让我们假设这个URL…
http://www.example.com/page.php?id=10
(这里id需要在POST请求中发送)
我想将id = 10发送到服务器的page.php,该服务器在POST方法中接受它。
我如何从Java中做到这一点?
我试了一下:
URL aaa = new URL("http://www.example.com/page.php");
URLConnection ccc = aaa.openConnection();
但是我仍然不知道如何通过POST发送它
当前回答
第一个答案很好,但我必须添加try/catch以避免Java编译器错误。 另外,我在弄清楚如何使用Java库读取HttpResponse时遇到了麻烦。
以下是更完整的代码:
/*
* Create the POST request
*/
HttpClient httpClient = new DefaultHttpClient();
HttpPost httpPost = new HttpPost("http://example.com/");
// Request parameters and other properties.
List<NameValuePair> params = new ArrayList<NameValuePair>();
params.add(new BasicNameValuePair("user", "Bob"));
try {
httpPost.setEntity(new UrlEncodedFormEntity(params, "UTF-8"));
} catch (UnsupportedEncodingException e) {
// writing error to Log
e.printStackTrace();
}
/*
* Execute the HTTP Request
*/
try {
HttpResponse response = httpClient.execute(httpPost);
HttpEntity respEntity = response.getEntity();
if (respEntity != null) {
// EntityUtils to get the response content
String content = EntityUtils.toString(respEntity);
}
} catch (ClientProtocolException e) {
// writing exception to log
e.printStackTrace();
} catch (IOException e) {
// writing exception to log
e.printStackTrace();
}
其他回答
使用Apache HTTP Components的一种简单方法是
Request.Post("http://www.example.com/page.php")

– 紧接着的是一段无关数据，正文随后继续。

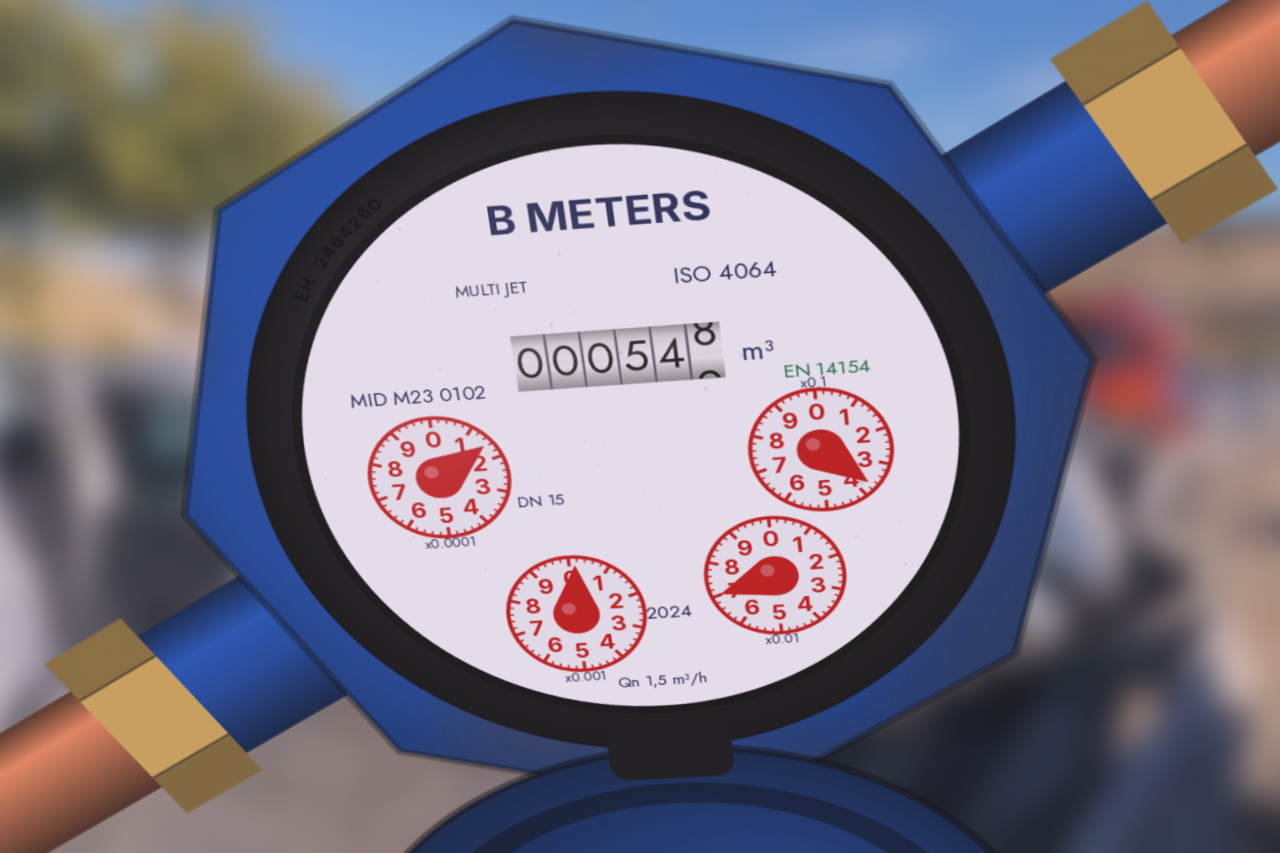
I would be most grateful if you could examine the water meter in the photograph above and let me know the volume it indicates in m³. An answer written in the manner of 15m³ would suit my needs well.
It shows 548.3701m³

.bodyForm(Form.form().add("id", "10").build())
.execute()
.returnContent();
看一看Fluent API
我建议使用http-request建立在apache http api上。
HttpRequest<String> httpRequest = HttpRequestBuilder.createPost("http://www.example.com/page.php", String.class)
.responseDeserializer(ResponseDeserializer.ignorableDeserializer()).build();
public void send(){
String response = httpRequest.execute("id", "10").get();
}
更新后的答案
由于原始答案中的一些类在Apache HTTP组件的新版本中已弃用,所以我发布了此更新。
顺便说一下,您可以在这里访问更多示例的完整文档。
HttpClient httpclient = HttpClients.createDefault();
HttpPost httppost = new HttpPost("http://www.a-domain.example/foo/");
// Request parameters and other properties.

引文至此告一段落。